The History of Canning

In 1795, Napoleon Bonaparte offered a reward for whoever could develop a safe, reliable food preservation method for his constantly traveling army. Nicholas Appert took on the challenge, and about 15 years later introduced a method that involved heat-processing food in glass jars reinforced with wire and sealing them with wax. That last technique is similar to the method some people still use sealing jelly jars with paraffin wax - a technique, FYI, that is no longer considered safe).

The First True Canning Method

The next breakthrough was the first true "canning" (as opposed to "bottling" or "jarring") method. By 1810, Englishman Peter Durand had introduced a method for sealing food in "unbreakable" tin cans. The first commercial canning establishment in the U.S. was started in 1812 by Thomas Kensett.

It wasn't until almost a century after Nicholas Appert took on Napoleon's food preservation challenge that Louis Pasteur was able to demonstrate how the growth of microorganisms causes food to spoil. Prior to that, people knew that canning methods worked, but not why.​​

Overlapping with those developments, by the time of the U.S. Civil War glass food preservation jars with metal clamps and replaceable rubber rings had been invented. These jars are still available today, although they are more commonly used now for storing dry goods than for canning.

In 1858, John Mason invented a glass container with a screw-on thread molded into its top and a lid with a rubber seal.

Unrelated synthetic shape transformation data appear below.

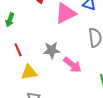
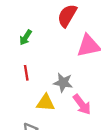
yellow triangle: (29, 72) -> (46, 103), moved

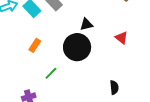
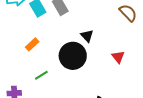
black triangle: (86, 24) -> (87, 36), turned 48

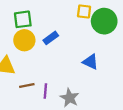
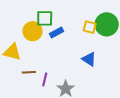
yellow square: (84, 11) -> (90, 27), moved
green square: (23, 19) -> (45, 18), moved

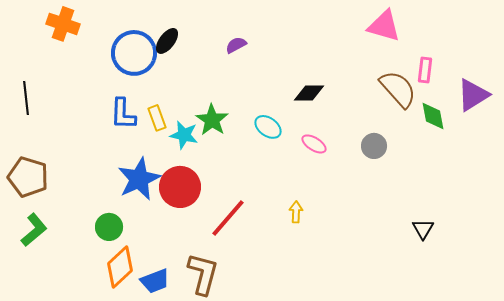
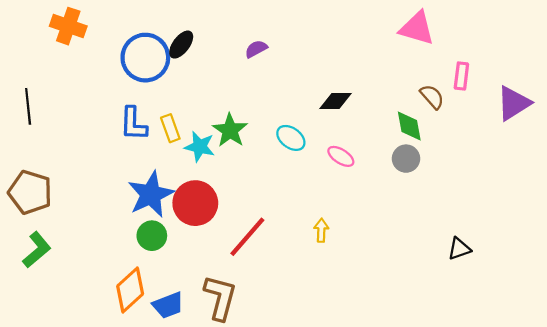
brown semicircle: (398, 89) -> (432, 97), size x0.6
green diamond: (433, 116) -> (409, 126), moved
green circle: (109, 227) -> (152, 236), moved
black triangle: (423, 229) -> (459, 249), turned 40

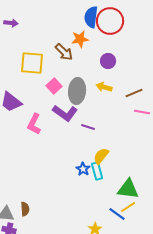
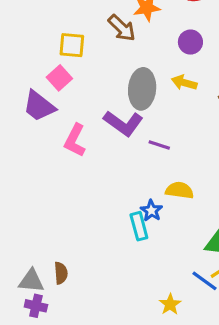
yellow square: (32, 63) -> (72, 45), size x0.7
pink square: (54, 86) -> (59, 78), moved
yellow semicircle: (101, 156) -> (180, 190), turned 60
cyan rectangle: (97, 171) -> (139, 226), moved

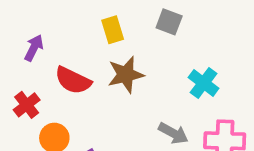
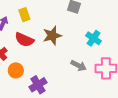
yellow rectangle: (113, 30) -> (24, 15), moved

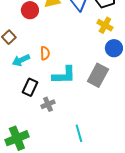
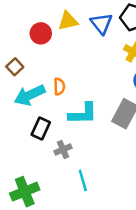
cyan arrow: (21, 60) -> (30, 95), size x1.4
cyan line: (79, 133) -> (83, 180), moved

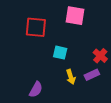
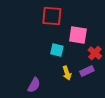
pink square: (75, 16) -> (78, 35), moved
red square: (36, 27) -> (52, 16), moved

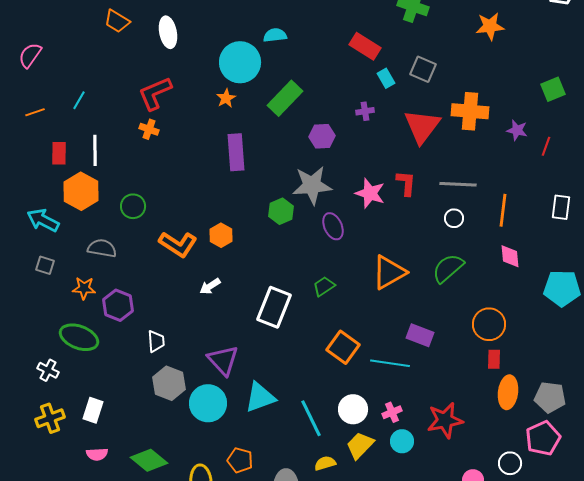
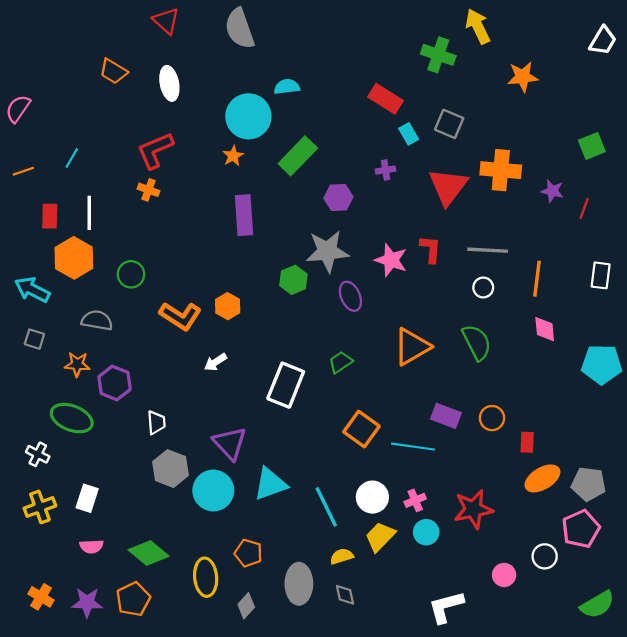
green semicircle: (448, 268) -> (477, 342), turned 104
orange circle: (489, 324) -> (492, 418), moved, size x0.7
orange ellipse: (508, 392) -> (542, 478), turned 52

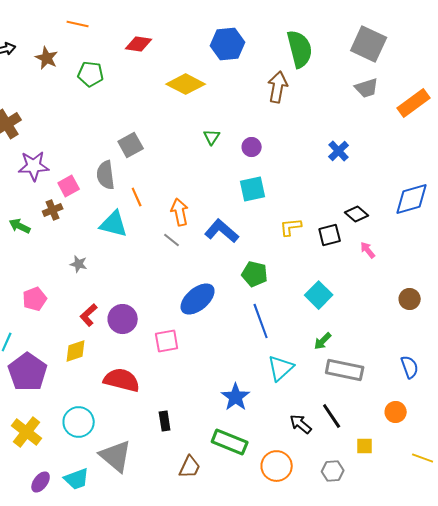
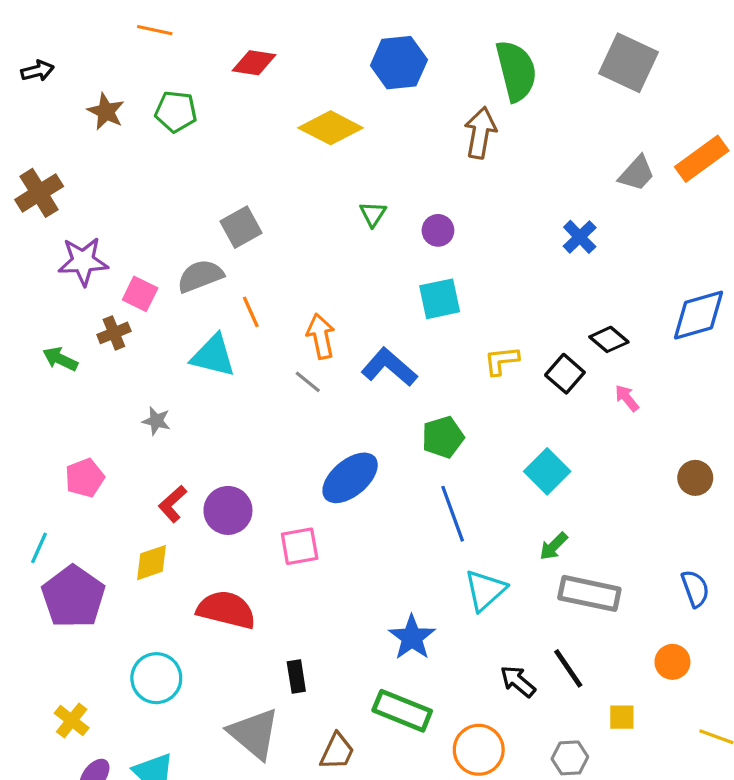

Wire-clamped jars such as Lightning and Atlas jars were in use from the late 19th century until 1964, and still, turn up in yard sales and thrift shops.

Leaders in the Industry

In the late 1800s, William Charles Ball and his brothers got into the food preservation jar business and began buying up smaller companies. They quickly became leaders in the industry.

Alexander Kerr invented the easy-to-fill wide-mouth canning jar in 1903 (an innovation that the Ball brothers quickly duplicated). Later, in 1915, Kerr developed the idea of a metal lid with a permanently attached gasket that a man named Julius Landsberger had invented. Kerr came up with a metal disk with a similar gasket, held in place by a threaded metal ring. The modern 2-piece canning lid was born.

Canning technology continues to develop. Brands such as Quattro Stagioni use single piece canning lids that work similarly to the older 2-piece canning lid design.